In some cases, the XML mapping coding will not be a big overhead, something like few straightforward lines of code per mapped class.

Here are some advantages of the hand-coding way (in addition to OO behavior):

  • Coding is a one-shot task (the code change only when the functional requirements change) while, on the other hand, installing and maintaining a code generation inside your build environment can be time-consuming on the long term. Each time your technical build environment changes (for example because you use a new version of it), the tool used might cause some compatibility problems.
  • Coding by hands allows to easily add some hacks in your parsing. For example, if a typo is corrected in a XML element tag (and a new schema is created for that) and your are asked that your parsing support both the old and new versions. It requires only little changes in your code while a schema-based code generation will handle that as if everything was changed.

and some disadvantages (in addition to coding by hand):

  • The fact that the XML accepted or created by the mapping follows a specific XML schema is not guaranteed by the API. You have to know what to do when coding and carefully test the generated XMLs against the schema.

See the applicability document for more detailed discussion about advantages/inconvenient of the X-O lite API.

Lighter possible

One aim of X-O lite is to be as light as possible, both in term of infrastructure, API or usage.

The starting point is that SAX (Simple API for XML) is almost what we need. SAX has a lot of good points: it has a default implementation shipped with the JRE (Xerces), it fully supports W3C schemas and it is stream-oriented so it has correct performance even for big XMLs. But ... it just lacks the ease of use and the object orientation. To know more about SAX itself, go to http://en.wikipedia.org/wiki/Simple_API_for_XML or http://www.saxproject.org/.

Fortunately, a thin layer above SAX is enough to achieve our goal. The result is that X-O lite is mainly composed by one interface (XmlSerializable) that your objects must implement and few support classes. It allows you to get the best of SAX without compromising object orientation.

Where to put the parsing state ?

The object should parse themselves the XML fragment(s) relative to them. But this don't mean that the parsing state (like parser reference, the Locator, the defined prefix mappings, the accumulated text, the stack of opened elements ...) should be in the objects. On the contrary, a well designed object should not contains attributes that are relevant only during some operations.
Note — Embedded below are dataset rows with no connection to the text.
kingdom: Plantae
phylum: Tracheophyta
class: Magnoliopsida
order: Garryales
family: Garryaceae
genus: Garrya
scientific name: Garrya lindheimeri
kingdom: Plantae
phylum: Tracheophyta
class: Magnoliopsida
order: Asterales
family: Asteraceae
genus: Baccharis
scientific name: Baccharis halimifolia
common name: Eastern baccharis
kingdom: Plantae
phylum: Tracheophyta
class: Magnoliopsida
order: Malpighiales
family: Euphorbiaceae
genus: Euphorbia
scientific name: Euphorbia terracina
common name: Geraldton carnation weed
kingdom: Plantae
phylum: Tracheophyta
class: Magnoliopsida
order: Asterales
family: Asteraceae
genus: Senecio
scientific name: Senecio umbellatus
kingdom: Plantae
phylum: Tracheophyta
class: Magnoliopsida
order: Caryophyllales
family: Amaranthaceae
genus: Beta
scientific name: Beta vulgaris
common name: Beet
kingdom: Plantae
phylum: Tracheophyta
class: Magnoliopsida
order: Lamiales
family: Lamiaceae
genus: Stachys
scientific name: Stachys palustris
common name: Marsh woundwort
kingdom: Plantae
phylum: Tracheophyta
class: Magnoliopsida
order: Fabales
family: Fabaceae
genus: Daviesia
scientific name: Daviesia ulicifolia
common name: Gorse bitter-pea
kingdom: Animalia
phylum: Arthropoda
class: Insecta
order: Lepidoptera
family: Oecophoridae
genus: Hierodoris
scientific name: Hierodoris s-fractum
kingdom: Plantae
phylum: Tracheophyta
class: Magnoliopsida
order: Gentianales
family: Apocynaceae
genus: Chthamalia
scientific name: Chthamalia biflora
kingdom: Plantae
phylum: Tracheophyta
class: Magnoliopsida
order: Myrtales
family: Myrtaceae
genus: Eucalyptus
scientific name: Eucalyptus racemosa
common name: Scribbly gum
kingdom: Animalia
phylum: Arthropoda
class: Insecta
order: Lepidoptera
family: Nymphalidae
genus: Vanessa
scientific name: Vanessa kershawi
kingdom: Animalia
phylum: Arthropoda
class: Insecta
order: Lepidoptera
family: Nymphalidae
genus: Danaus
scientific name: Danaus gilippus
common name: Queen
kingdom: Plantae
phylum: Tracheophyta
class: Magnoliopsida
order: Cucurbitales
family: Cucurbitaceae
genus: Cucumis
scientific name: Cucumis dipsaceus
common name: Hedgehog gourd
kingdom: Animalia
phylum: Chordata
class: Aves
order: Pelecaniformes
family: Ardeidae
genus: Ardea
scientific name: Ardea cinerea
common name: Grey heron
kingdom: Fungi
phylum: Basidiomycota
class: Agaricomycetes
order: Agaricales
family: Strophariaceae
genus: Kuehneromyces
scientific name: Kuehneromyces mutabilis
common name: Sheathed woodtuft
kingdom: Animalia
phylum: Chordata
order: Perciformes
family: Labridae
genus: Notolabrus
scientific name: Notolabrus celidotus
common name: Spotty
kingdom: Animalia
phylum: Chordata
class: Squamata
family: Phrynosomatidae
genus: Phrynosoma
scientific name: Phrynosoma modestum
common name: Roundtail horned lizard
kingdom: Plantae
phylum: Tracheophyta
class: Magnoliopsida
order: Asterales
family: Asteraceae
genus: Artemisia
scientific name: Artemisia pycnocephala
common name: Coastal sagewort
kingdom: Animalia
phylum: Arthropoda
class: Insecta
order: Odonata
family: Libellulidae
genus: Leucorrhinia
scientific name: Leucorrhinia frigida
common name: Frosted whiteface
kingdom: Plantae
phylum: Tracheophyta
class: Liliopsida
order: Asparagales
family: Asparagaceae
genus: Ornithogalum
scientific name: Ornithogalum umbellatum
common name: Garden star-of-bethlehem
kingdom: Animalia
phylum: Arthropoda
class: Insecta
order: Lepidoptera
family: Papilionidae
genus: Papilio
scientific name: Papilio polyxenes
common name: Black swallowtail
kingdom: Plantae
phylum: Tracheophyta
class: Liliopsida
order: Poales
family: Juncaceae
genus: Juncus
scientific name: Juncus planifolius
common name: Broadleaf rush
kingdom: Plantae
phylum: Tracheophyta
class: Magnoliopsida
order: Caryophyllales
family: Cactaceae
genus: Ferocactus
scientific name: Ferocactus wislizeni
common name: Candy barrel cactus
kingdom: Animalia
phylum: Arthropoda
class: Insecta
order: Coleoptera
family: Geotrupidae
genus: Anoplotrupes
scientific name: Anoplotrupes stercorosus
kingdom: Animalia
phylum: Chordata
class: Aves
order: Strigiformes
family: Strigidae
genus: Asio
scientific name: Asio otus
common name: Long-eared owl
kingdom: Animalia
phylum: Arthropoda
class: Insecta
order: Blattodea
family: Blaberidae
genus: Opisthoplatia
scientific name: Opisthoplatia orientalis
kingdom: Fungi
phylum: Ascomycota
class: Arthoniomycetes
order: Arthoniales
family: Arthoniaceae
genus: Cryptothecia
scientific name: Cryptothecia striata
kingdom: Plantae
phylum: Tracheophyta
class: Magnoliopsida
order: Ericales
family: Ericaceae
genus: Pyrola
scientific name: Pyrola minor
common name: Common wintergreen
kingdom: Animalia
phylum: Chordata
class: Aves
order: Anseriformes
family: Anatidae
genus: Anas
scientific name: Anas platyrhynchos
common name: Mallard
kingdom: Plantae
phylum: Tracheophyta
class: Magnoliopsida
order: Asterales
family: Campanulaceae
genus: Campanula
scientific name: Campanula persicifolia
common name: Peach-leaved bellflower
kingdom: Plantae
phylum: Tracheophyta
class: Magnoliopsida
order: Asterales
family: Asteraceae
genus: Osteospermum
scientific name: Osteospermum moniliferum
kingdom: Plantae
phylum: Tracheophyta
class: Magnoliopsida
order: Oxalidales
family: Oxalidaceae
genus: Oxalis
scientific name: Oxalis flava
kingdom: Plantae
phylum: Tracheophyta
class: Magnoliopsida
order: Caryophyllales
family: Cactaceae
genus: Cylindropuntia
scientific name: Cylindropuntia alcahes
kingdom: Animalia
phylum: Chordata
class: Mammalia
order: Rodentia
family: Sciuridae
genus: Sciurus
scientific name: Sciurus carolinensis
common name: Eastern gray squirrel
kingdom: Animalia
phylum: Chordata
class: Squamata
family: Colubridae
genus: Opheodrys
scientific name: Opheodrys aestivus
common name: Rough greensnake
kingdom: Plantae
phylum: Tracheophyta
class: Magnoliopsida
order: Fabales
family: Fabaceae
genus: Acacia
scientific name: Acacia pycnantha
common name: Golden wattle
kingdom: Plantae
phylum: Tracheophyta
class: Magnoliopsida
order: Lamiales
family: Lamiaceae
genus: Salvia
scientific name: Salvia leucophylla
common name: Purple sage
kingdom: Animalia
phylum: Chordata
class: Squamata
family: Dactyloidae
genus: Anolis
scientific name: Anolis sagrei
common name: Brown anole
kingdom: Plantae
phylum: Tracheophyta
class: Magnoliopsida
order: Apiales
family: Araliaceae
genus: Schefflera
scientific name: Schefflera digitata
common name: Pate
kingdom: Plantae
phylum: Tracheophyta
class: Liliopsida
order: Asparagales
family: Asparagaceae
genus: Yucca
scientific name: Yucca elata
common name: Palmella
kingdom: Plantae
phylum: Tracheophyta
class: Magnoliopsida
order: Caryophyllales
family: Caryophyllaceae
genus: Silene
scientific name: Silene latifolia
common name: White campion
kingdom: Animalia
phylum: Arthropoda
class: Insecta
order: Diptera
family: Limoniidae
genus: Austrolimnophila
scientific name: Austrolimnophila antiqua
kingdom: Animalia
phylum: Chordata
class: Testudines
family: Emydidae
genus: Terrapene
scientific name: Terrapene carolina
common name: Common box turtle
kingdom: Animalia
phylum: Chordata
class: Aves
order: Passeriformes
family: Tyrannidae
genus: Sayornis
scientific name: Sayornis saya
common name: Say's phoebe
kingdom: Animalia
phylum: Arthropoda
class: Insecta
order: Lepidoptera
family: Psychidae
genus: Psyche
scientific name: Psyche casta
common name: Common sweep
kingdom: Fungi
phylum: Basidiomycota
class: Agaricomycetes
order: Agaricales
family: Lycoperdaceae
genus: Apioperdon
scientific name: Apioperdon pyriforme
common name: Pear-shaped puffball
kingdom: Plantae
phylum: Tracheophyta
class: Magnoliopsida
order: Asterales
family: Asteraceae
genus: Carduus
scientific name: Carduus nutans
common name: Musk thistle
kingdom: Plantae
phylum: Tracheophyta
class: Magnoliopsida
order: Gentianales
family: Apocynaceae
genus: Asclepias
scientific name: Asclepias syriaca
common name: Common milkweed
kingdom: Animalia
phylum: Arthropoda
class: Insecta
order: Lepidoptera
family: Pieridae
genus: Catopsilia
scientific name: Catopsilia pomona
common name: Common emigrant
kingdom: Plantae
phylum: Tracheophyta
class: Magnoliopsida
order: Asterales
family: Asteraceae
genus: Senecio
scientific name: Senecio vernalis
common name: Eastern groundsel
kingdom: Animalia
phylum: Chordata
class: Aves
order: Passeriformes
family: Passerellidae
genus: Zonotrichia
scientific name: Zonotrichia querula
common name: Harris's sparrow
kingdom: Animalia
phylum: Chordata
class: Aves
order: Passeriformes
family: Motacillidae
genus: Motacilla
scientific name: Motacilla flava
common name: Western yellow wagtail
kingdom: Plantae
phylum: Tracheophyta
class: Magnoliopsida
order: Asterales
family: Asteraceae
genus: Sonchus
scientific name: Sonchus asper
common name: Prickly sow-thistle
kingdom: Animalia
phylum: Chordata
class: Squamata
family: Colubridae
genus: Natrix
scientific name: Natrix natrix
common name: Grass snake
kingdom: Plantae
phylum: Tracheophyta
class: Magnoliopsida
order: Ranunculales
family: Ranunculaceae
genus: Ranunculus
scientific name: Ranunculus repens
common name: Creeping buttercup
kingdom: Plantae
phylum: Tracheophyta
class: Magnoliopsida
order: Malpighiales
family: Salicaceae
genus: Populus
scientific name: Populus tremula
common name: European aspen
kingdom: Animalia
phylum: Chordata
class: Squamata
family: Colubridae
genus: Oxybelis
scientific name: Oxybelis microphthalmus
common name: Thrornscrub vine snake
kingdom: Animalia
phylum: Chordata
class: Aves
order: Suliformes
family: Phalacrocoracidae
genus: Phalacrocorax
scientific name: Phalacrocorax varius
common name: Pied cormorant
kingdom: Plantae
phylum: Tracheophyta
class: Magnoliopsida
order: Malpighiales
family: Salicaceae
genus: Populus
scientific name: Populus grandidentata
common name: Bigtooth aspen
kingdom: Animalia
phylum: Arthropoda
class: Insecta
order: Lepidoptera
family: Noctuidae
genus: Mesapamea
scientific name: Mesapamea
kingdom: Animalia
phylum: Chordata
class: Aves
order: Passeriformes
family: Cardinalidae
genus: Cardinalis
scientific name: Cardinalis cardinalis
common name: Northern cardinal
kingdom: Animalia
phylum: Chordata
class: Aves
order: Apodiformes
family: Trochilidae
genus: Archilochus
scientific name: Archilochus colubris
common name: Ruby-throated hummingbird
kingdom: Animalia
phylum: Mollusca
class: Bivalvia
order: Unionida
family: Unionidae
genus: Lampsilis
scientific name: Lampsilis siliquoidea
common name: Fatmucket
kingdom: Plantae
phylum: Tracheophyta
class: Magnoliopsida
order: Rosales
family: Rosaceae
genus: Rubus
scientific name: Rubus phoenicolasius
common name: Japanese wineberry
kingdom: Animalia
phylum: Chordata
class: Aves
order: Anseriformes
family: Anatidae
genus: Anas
For example if the object holds a StringBuffer to accumulate the characters notified by a XMLReader as a private field, this field will be not used (and hopefully null) once the parsing is finished. This denotes bad design because it's the sign you try to fit in the same objects two responsibilities that have a different life span.

When parsing with SAX, the XMLReader push all the state to the client code using the ContentHandler interface. So a SAX XMLReader cannot be used directly for OO parsing. The X-O lite solution is to add a layer above the SAX XMLReader (called XMLEventReader) to maintain the parsing state and provide methods to query it. With that, the parsed object will just have to react on simplified SAX events (because all the SAX events used solely to push state are removed) and focus on formatting, verifying and storing the parsed data into the object.